When your first touch sticks the ball past your own keeper, it’s possibly best that you don’t really speak the language of your teammates. Good old Tommy Hajto. You can’t buy that sort of luck. But with another hack at Spring, and another fine Macca free kick – this one more akin to Shane Warne’s slower arm ball – that sort of luck comes with the territory. From 3-0 with about forty-four and a half of the forty-five minutes still to play, the second half wasn’t ever going to be as incident-packed as the first. We had a number of further chances, the very next one being the most likely to have started us racking up a cricket score, but Marlon’s cross in the six-yard box was on its way behind Darius, and various pedestrian Saints got in the way in any case. We were even able to give them a whole chunk of possession for a little while, as if just to confirm that it was indeed meant to be our day. Finally, but still fleetingly, on fifty-eight minutes Walcott broke free, but was forced out wide, and Foster parried his rising shot with aplomb. Ben made sure it didn’t bounce the wrong way in its way down either (a touch I particularly appreciated, having failed to take similar care in a five-a-side game last week...). And then after Mackay again heroically bossed the argument by blocking Dyer’s first shot, Dyer’s follow-up bicycle kick smacked the crossbar with all the force of an Audley Harrison jab. Still, a let-off, but a well-earned one.
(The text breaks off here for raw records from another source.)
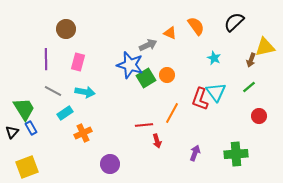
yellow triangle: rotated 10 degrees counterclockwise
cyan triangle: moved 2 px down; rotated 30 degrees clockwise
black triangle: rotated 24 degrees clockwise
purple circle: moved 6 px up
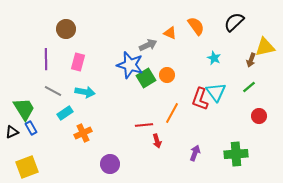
black triangle: rotated 24 degrees clockwise
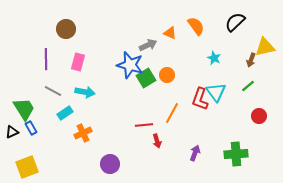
black semicircle: moved 1 px right
green line: moved 1 px left, 1 px up
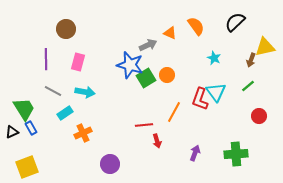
orange line: moved 2 px right, 1 px up
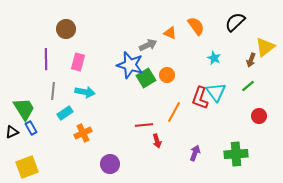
yellow triangle: rotated 25 degrees counterclockwise
gray line: rotated 66 degrees clockwise
red L-shape: moved 1 px up
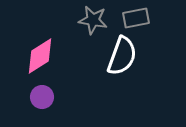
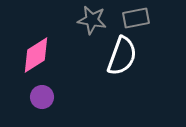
gray star: moved 1 px left
pink diamond: moved 4 px left, 1 px up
Aidy saw where this could be going, however, and decided Darius needed a rest from his multi-tasking, and a still lively Devlin could stand down too. Reinforcing the midfield with Bangura’s no-nonsense form of defence seemed like a jolly good idea, and Al’s double-figures Shredded Wheat consumption is now plain for all to see. Joel Grant – not quite ready for primetime, I think the phrase goes, but the only naysayer to anything Aidy felt like doing today would have been George Burley, who got into a right tizzy in the technical area over some perceived impediment to one of his players. That was the day in a nutshell – we played them off the park, and then, off the park, we still didn’t let them have anything. Grant had his chances, mainly a header from another Macca cross, and his day will probably come, but from here on in, it was all the boys could do not to showboat themselves to death. The Macca Show, well, I’d pay to see that. Twice, probably. The Macca Show starring Matthew Spring as Macca – unlikely to sell out. Springy had two great runs from his natural home all the way to the edge of the box. But visions of walking the ball into the net clearly distracted him from doing the right thing. Hence the score remained at a stubborn three up, and we were denied the sort of result to add to our famous League Cup hatfuls over the Saints.

The best of the rest? Probably the chants aimed at Sir Clive, one of which even got the away fans clapping. (Does George know what he’s got himself into?) Even Aidy broke with alleged tradition and gave us the wave we beseeched him for. It was altogether a very festive outing. Overall, in the grander scheme of things, if you must have your dose of perspective, it possibly isn’t something to dine out on, and hopefully this can soon be a week in, week out thing. It’s just really good football, and sure, your opponents must, to some extent, allow you to play it, which they won’t every week. But I can’t think of many other caveats, and that’s what makes today’s game something of a turning point, where glimpses of a less stressful life as a Hornets fan begin to feel like they might, just might, be turning into (whisper it) the norm. For a little while, at least. It’s still exciting. But the butterflies are gone.